It was microblogging platform Twitter’s turn on Thursday to tell congressional investigators it had been used by Russian sources to spread misinformation to influence the 2016 presidential campaign. And as before, lawmakers were not convinced the social media site was capable to fight off future attempts.
After Facebook owning up earlier this month to carrying 3,000 ads from 470 accounts run from a Russian “troll farm” linked to Kremlin, Twitter on Thursday acknowledged detecting 22 of those accounts active on its own platform, with links to 179 more; in all 201, which have since been shut down.
Twitter made a closed-door presentation to congressional investigators probing Russian interference in the 2016 elections, and in a blog tried to allay concerns raised by its admission, saying “we continue to investigate these issues, and will take action on anything that violates our” terms of service.
But Mark Warner, ranking member of the US Senate intelligence committee whose staff had met Twitter officials earlier in the day, was unconvinced the microblogging site was up to the task. “The presentation that the Twitter team made to the Senate Intel staff today was deeply disappointing,” he said.
“The notion that their work was basically derivative, based upon accounts that Facebook had identified, showed an enormous lack of understanding from the Twitter team of how serious this issue is, the threat it poses to democratic institutions, and again, begs many more questions.”
Adam Schiff, ranking member of the House intelligence committee, which also met Twitter officials, was equally unimpressed by Twitter’s presentation. He said in a statement that Twitter’s catch came from analysis done by Facebook. It was clear, he said, Twitter had “significant forensic work to do on its own”.

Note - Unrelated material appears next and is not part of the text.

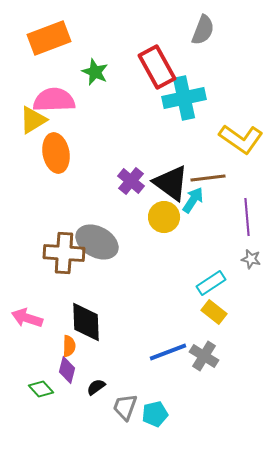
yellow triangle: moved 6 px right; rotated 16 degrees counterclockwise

Representatives of tech giants Facebook, Twitter and Google, facing increased scrutiny for their inability to detect Russian ads and attempts to distribute misinformation with the view to influencing the election outcome, are scheduled to testify later in the month in a public hearing.
Facebook told congressional investigators earlier in the month it had sold around $100,000 worth of ads to 470 accounts run out of a Russian company known to have worked with the government. These ads began appearing in 2015 and were aimed directly at Democratic candidate Hillary Clinton.

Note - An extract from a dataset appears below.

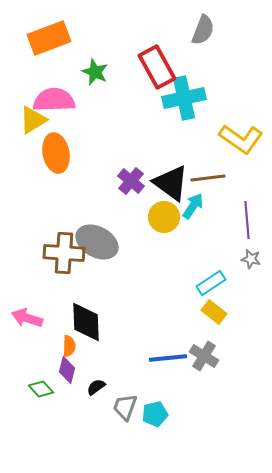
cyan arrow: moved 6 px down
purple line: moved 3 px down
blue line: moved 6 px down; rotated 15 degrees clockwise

Ads saying Muslims supported Clinton were placed in parts of the United States known to be suspicious of Muslims; and some supporting Black Lives Matter, the civil rights movement, appeared in some black-dominated areas, whereas other ads warned Americans about such groups.
Facebook CEO Mark Zuckerberg had first dismissed reports that his site could have been used to influence the election — through fake news. And had called it a “crazy idea”. In a post on Wednesday, he said he regretted being dismissive about it. “This is too important an issue to be dismissive,” he wrote.

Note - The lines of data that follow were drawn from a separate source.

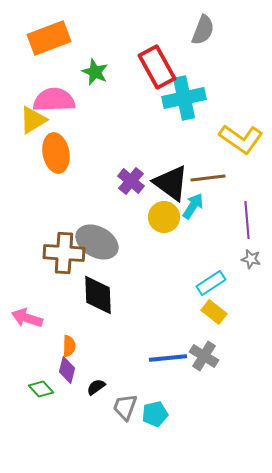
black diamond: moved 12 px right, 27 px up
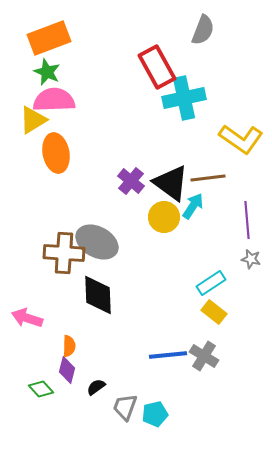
green star: moved 48 px left
blue line: moved 3 px up
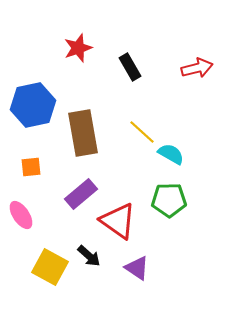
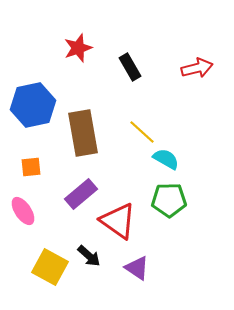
cyan semicircle: moved 5 px left, 5 px down
pink ellipse: moved 2 px right, 4 px up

Fake news played a significant role in the last presidential election. A Washington DC pizzeria became a target of online ire flagged in fake news as a base of an alleged child abuse ring run by Hillary Clinton. A man armed with an assault rifle showed up outside one day to rescue the children.
That story had been circulated around on social media websites for weeks, and despite being debunked by fact-checkers and shown as fake by most news publications, it received a retweet even from the son of Michael Flynn, an aide of Donald Trump who was appointed and later fired as national security adviser.